Develop new solutions using emerging technologies
As new technologies become available, they open up potential for a range of new solutions, some of which have been thought of already but not taken up because of existing technology contraints; many yet to be thought of.
One problem besetting sprawling, low-density cities such as Adelaide is how to shorten the travelling distance between home and workplace. One solution is telecommuting, where office workers link into their office via the internet from a remote computer, either at home or in a local, neighborhood "telecommuting centre".
Telecommuting means less opportunity for casual, face-to-face contact between colleagues than would occur if they were colocated in a central office. This disadvantage can be offset by new software packages that facilitate interpersonal contact online, that better document ideas and information for posting on websites, and that allow colleagues to make better use of the times they do meet face-to-face.
Such software will not be developed unless people see a need for it. (Luckily such solutions are being developed, because many large corporations are widely geographically distributed, and because they facilitates communication and hence productivity in offices where colleagues are colocated.)
It will also be fostered by people willing to embrace new technology for its own sake - to try out new solutions just to see what they are like, to tolerate glitches and to throw themselves at steep learning curves.
Anticipating needs and embracing new technologies are hallmarks of innovation cultures.
Develop new technologies to bring new solutions within reach
The sciences of bio-technology and nano-technology are opening up new ways of handling materials and organisating industrial processes. Industrial process can be implemented on a smaller scale but with greater complexity, facilitating the use of by products from one process as the feedstock for another process. New processes are being developed using micro-organisms, and self-replicating "nano-machines" that can occur under ambient pressures and temperatures (thus requiring less energy and water). The new technologies are allowing researchers to replicate solutions already developed by nature (biomimicy), solutions using small-scale mechanisms within complex systems (because developed by nature within living organisms).
Developing and applying new technologies will require concerted research effort and imaginative thinking, as well as a greater respect for nature and desire to imitate it.
Increasing the intensity of technology development and application will require greater investment of funds into innovative projects.
It will also benefit from a greater willingness on the part of talented young people to enter the field.

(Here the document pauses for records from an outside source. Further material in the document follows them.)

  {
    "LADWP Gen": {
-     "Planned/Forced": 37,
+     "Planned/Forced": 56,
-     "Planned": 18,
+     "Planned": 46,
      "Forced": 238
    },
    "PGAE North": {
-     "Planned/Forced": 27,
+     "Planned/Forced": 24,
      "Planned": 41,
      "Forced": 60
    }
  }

Fostering such interest involves more than just the lure of bigger salaries. It involves building a culture of innovation - interest and excitement at the prospects opened up by new technologies - in society at large, not just among scientists.
Conclusion - The Need for an Innovation Culture
The era of economic growth based on expanding resource consumption is over. From now on economic growth must come from opening up new kinds of resource - the cleverness and imagination of people, and the yet to be exhausted potential for new technological discoveries.

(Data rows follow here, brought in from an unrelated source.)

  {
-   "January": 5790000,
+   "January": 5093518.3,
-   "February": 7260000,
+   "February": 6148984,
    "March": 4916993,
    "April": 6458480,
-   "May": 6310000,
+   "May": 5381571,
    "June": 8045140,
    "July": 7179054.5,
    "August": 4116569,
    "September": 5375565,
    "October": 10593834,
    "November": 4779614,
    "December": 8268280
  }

But bringing such resources online will be hampered by a culture which spurns innovative uses of existing technologies, and refuses to recognise significant problems and demand solutions for them now.
Not to mention a culture that devalues cleverness among young people, and dismisses calls for less resource consumption and greater respect for nature as environmental extremism. (Such culture is fast becoming obsolete, at least in Australia, but still lingers in some quarters.)
Proponents of economic growth, and strong participation by Australia in the emerging global economy, are advised to don T-shirts sporting the following slogan: Nerds and greenies rule. OK?